(Stored data entries)
/---

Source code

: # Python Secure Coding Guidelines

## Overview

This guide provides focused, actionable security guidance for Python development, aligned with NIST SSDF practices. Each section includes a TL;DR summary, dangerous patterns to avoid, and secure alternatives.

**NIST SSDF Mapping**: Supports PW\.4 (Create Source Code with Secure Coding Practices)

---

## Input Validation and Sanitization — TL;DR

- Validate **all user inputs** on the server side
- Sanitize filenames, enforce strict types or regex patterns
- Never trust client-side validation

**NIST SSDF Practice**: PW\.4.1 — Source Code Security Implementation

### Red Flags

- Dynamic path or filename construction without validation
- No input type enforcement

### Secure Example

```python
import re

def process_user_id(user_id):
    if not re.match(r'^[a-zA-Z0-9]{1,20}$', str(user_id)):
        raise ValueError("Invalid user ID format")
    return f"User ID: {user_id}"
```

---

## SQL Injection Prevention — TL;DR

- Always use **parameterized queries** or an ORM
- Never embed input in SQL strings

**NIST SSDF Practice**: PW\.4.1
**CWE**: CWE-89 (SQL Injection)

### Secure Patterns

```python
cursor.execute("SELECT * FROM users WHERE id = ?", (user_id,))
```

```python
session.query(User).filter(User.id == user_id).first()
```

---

\---

_REQUIRED ACTION_.
The lines from the one with "CWE-89 (SQL Injection)" through the final line of the data are to be reproduced exactly, both included, with no other lines.

_TASK RESPONSE_.
**CWE**: CWE-89 (SQL Injection)

### Secure Patterns

```python
cursor.execute("SELECT * FROM users WHERE id = ?", (user_id,))
```

```python
session.query(User).filter(User.id == user_id).first()
```

---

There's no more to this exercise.